_TASK_. Set the data down exactly as it stands, and keep its pictures out.

◇ ◇ ◇

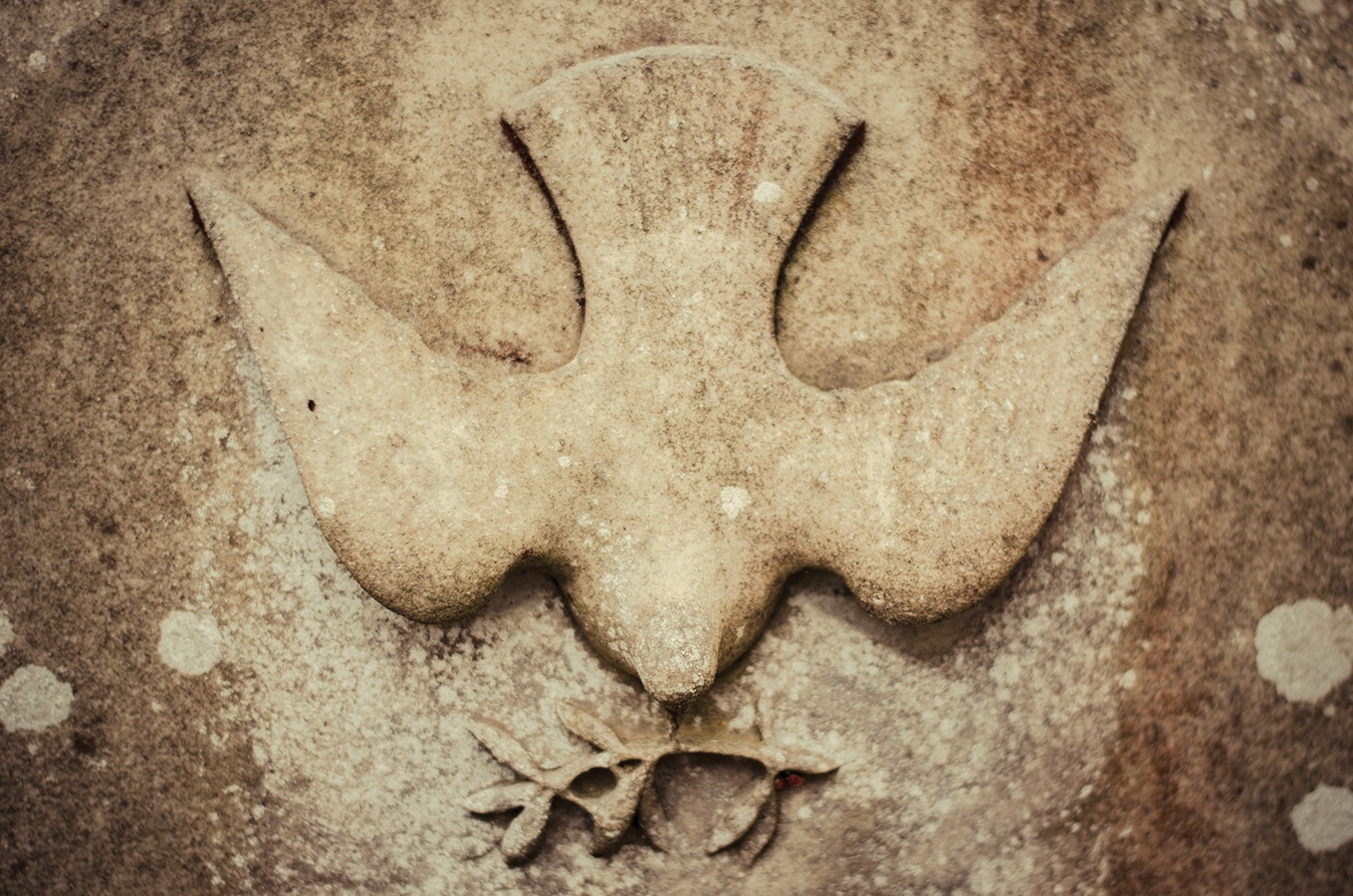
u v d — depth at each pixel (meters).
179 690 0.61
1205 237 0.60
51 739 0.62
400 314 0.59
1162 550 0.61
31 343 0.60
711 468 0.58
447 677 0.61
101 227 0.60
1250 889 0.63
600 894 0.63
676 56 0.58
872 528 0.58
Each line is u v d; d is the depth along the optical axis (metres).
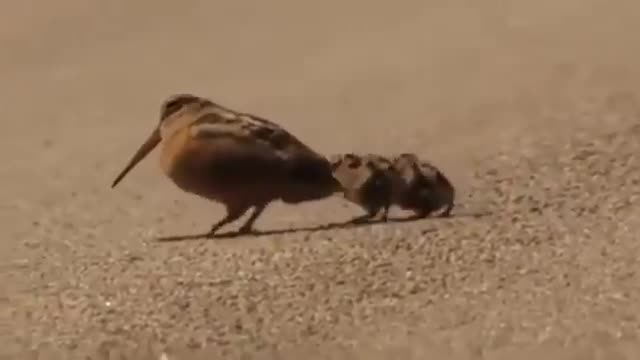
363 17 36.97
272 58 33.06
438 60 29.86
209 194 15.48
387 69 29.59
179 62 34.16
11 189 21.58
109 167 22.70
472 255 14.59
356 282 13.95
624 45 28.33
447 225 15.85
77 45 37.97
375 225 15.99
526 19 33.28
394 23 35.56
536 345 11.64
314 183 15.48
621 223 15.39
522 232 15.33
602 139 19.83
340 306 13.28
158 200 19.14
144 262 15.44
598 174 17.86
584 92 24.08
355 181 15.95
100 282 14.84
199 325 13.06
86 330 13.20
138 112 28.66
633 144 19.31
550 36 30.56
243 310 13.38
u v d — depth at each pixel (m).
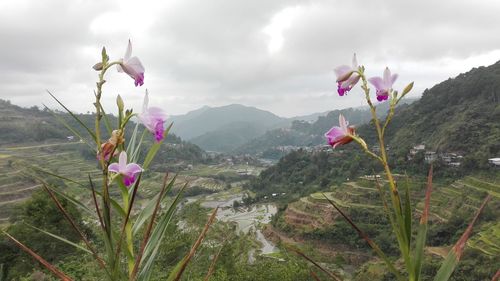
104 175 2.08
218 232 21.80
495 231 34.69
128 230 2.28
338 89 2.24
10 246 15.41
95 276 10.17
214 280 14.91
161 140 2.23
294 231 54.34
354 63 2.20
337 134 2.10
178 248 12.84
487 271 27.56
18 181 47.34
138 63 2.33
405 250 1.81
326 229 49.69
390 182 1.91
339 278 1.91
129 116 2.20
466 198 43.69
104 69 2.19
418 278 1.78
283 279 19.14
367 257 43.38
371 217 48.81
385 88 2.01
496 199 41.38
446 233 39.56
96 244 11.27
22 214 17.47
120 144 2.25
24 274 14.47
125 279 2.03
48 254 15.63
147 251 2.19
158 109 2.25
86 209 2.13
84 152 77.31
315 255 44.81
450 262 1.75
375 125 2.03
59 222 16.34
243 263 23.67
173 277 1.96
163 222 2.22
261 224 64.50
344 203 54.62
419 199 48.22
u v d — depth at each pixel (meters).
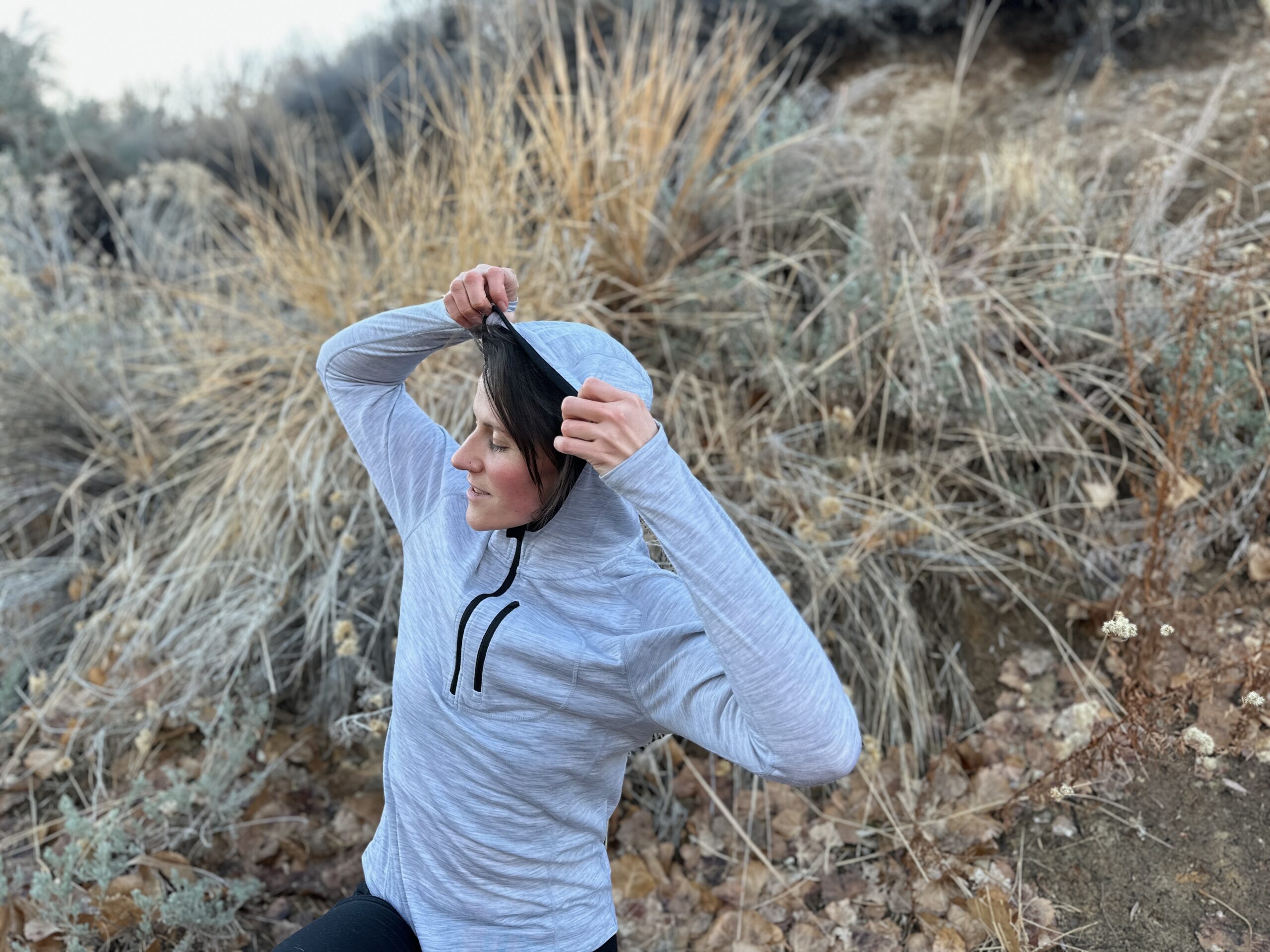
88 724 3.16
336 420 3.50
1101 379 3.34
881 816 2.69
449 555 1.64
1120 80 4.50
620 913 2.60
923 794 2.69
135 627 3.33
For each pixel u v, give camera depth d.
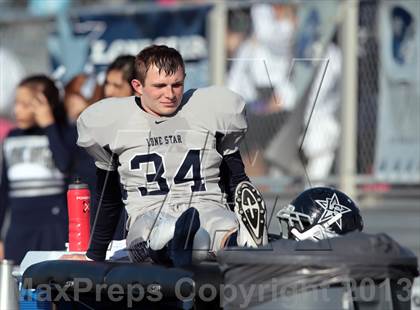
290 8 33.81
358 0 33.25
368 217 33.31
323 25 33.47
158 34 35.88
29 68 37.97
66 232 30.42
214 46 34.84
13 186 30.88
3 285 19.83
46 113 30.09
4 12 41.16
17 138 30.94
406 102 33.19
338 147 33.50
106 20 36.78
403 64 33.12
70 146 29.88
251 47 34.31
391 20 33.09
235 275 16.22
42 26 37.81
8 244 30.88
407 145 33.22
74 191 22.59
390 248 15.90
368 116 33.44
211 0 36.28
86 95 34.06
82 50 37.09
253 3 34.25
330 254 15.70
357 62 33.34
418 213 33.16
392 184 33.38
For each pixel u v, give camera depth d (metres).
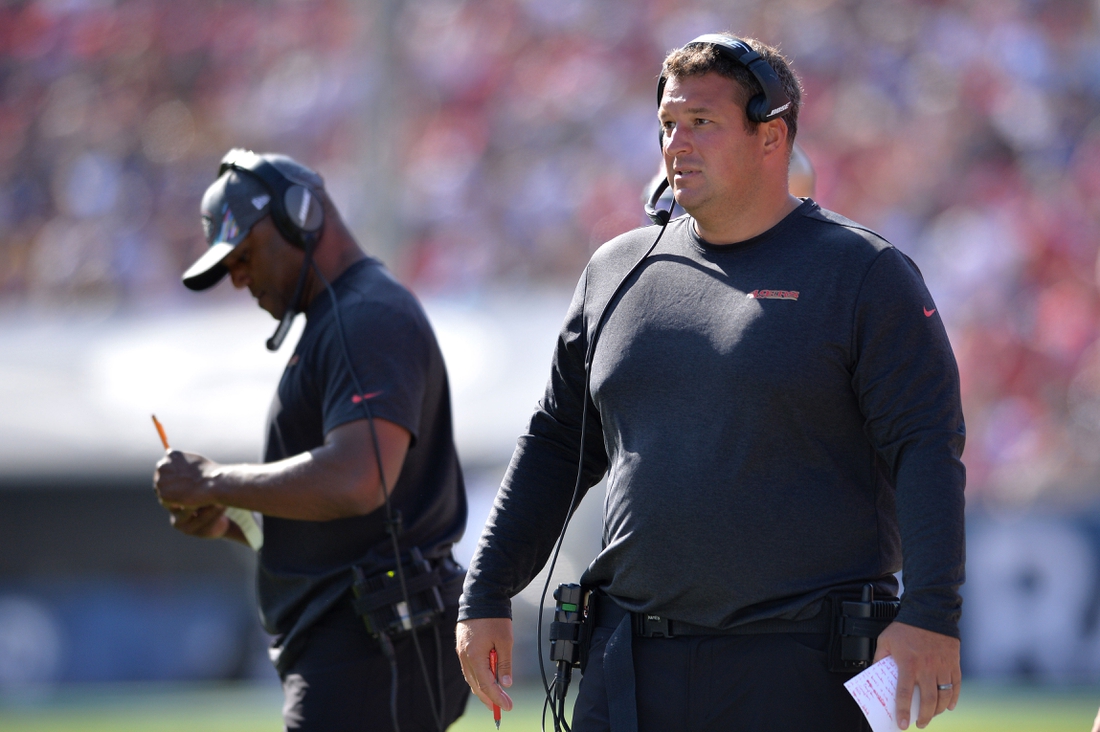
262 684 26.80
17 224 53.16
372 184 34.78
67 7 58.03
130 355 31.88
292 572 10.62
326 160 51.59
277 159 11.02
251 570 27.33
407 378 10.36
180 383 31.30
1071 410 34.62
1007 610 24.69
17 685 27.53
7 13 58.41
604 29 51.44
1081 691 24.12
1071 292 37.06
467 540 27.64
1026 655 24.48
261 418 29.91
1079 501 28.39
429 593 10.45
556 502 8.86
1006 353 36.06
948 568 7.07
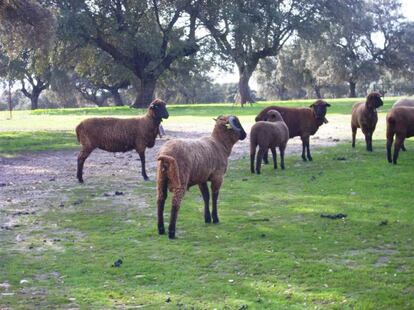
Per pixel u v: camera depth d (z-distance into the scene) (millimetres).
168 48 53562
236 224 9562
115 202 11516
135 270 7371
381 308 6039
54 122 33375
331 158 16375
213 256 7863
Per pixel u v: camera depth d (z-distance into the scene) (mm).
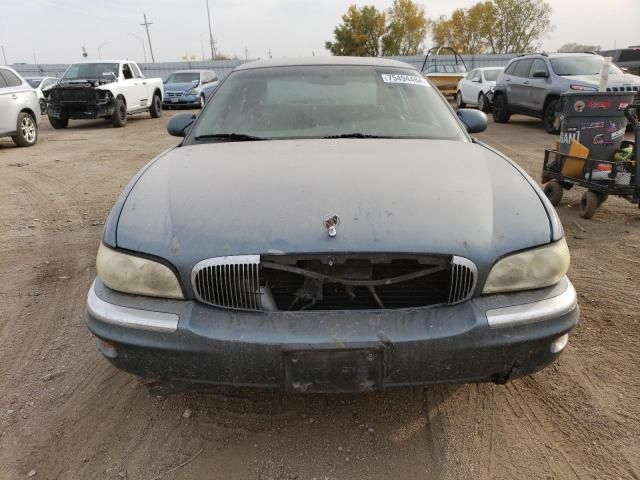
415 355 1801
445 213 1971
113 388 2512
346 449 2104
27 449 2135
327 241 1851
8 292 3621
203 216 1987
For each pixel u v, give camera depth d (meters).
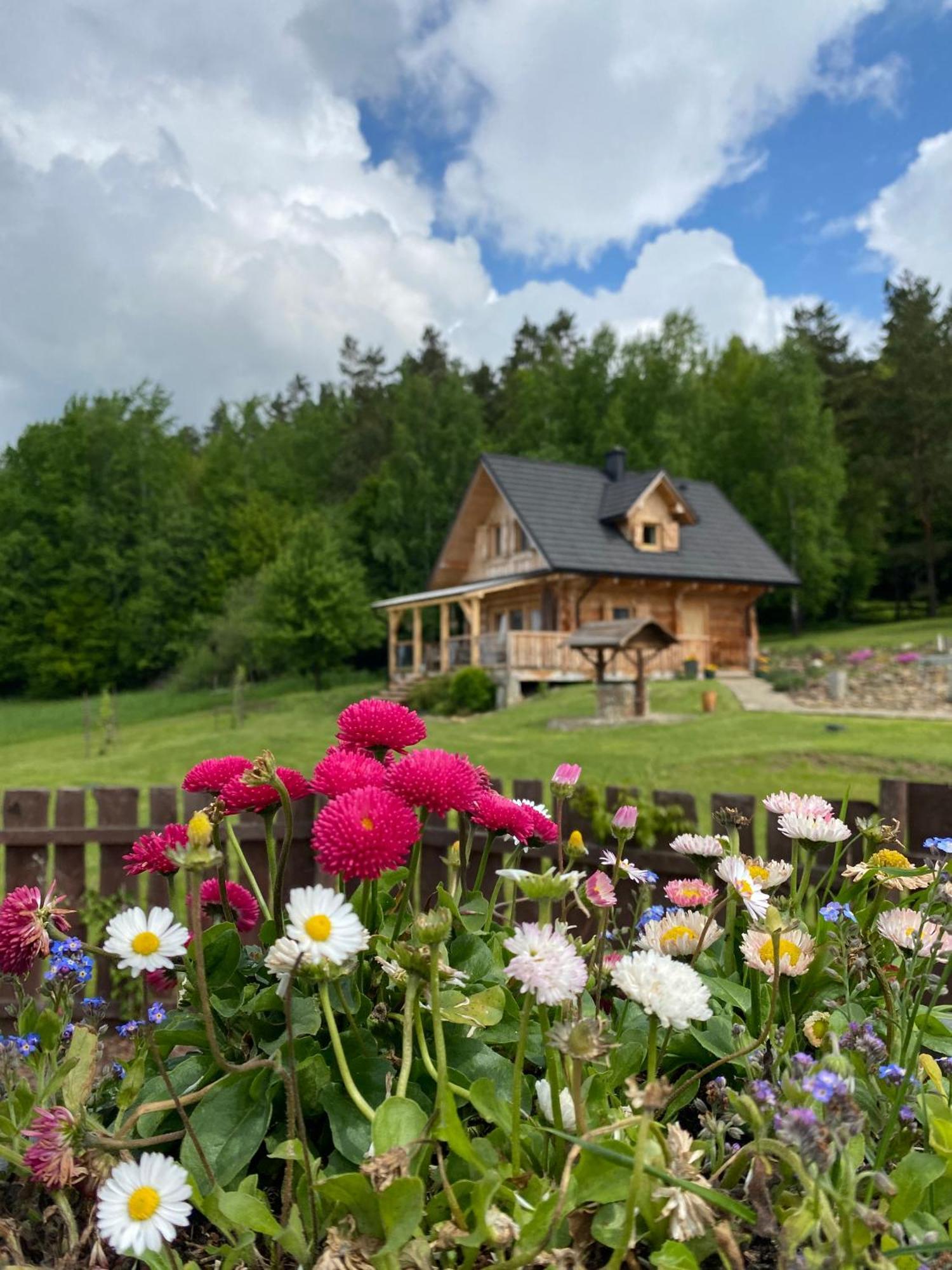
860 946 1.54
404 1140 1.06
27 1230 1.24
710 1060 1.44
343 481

◇ ◇ ◇

_WRITTEN SOLUTION_.
u v d — depth at each pixel (meters).
179 690 0.61
1205 237 0.60
51 739 0.62
400 314 0.59
1162 550 0.61
31 343 0.60
711 468 0.58
447 677 0.61
101 227 0.60
1250 889 0.63
600 894 0.63
676 56 0.58
872 528 0.58
Each line is u v d; d is the depth along the optical axis (metres).
363 17 36.97
272 58 33.06
438 60 29.86
209 194 15.48
387 69 29.59
179 62 34.16
11 189 21.58
109 167 22.70
472 255 14.59
356 282 13.95
624 45 28.33
447 225 15.85
77 45 37.97
375 225 15.99
526 19 33.28
394 23 35.56
536 345 11.64
314 183 15.48
621 223 15.39
522 232 15.33
602 139 19.83
340 306 13.28
158 200 19.14
144 262 15.44
598 174 17.86
584 92 24.08
355 181 15.95
100 282 14.84
199 325 13.06
86 330 13.20
138 112 28.66
633 144 19.31
550 36 30.56
243 310 13.38
u v d — depth at each pixel (m).
104 175 2.08
218 232 21.80
495 231 34.69
128 230 2.28
338 89 2.24
10 246 15.41
95 276 10.17
214 280 14.91
161 140 2.23
294 231 54.34
354 63 2.20
337 134 2.10
178 248 12.84
487 271 27.56
18 181 47.34
138 63 2.33
405 250 1.81
326 229 49.69
390 182 1.91
339 278 1.91
129 116 2.20
466 198 43.69
104 69 2.19
418 278 1.78
283 279 19.14
367 257 43.38
371 217 48.81
385 88 2.01
496 199 41.38
446 233 39.56
96 244 11.27
22 214 17.47
120 144 2.25
24 274 14.47
125 279 2.03
48 254 15.63
147 251 2.19
158 109 2.25
86 209 2.13
84 152 77.31
315 255 44.81
450 262 1.75
375 125 2.03
59 222 16.34
243 263 23.67
173 277 1.96
163 222 2.22
261 224 64.50
344 203 54.62
419 199 48.22
u v d — depth at each pixel (meters).
88 724 3.16
336 420 3.50
1101 379 3.34
881 816 2.69
449 555 1.64
1120 80 4.50
620 913 2.60
923 794 2.69
135 627 3.33
For each pixel u v, give camera depth d.
290 8 33.81
358 0 33.25
368 217 33.31
323 25 33.47
158 34 35.88
29 68 37.97
66 232 30.42
214 46 34.84
13 186 30.88
3 285 19.83
46 113 30.09
4 12 41.16
17 138 30.94
406 102 33.19
338 147 33.50
106 20 36.78
403 64 33.12
70 146 29.88
251 47 34.31
391 20 33.09
235 275 16.22
42 26 37.81
8 244 30.88
407 145 33.22
74 191 22.59
390 248 15.90
368 116 33.44
211 0 36.28
86 95 34.06
82 50 37.09
253 3 34.25
330 254 15.70
357 62 33.34
418 213 33.16
392 184 33.38
For each pixel u v, give camera depth d (metres).
262 684 26.80
17 224 53.16
372 184 34.78
67 7 58.03
130 355 31.88
292 572 10.62
326 160 51.59
277 159 11.02
251 570 27.33
407 378 10.36
180 383 31.30
1071 410 34.62
1007 610 24.69
17 685 27.53
7 13 58.41
604 29 51.44
1081 691 24.12
1071 292 37.06
467 540 27.64
1026 655 24.48
261 418 29.91
1079 501 28.39
429 593 10.45
556 502 8.86
1006 353 36.06
948 568 7.07
Per pixel u v: camera depth d (z-distance into the scene) (millimetres).
168 48 53562
236 224 9562
115 202 11516
135 270 7371
381 308 6039
54 122 33375
331 158 16375
213 256 7863
Per pixel u v: camera depth d (z-distance into the scene) (mm).
415 355 1801
445 213 1971
113 388 2512
346 449 2104
27 449 2135
327 241 1851
8 292 3621
203 216 1987
For each pixel u v, give camera depth d (meters).
860 946 1.54
404 1140 1.06
27 1230 1.24
710 1060 1.44
343 481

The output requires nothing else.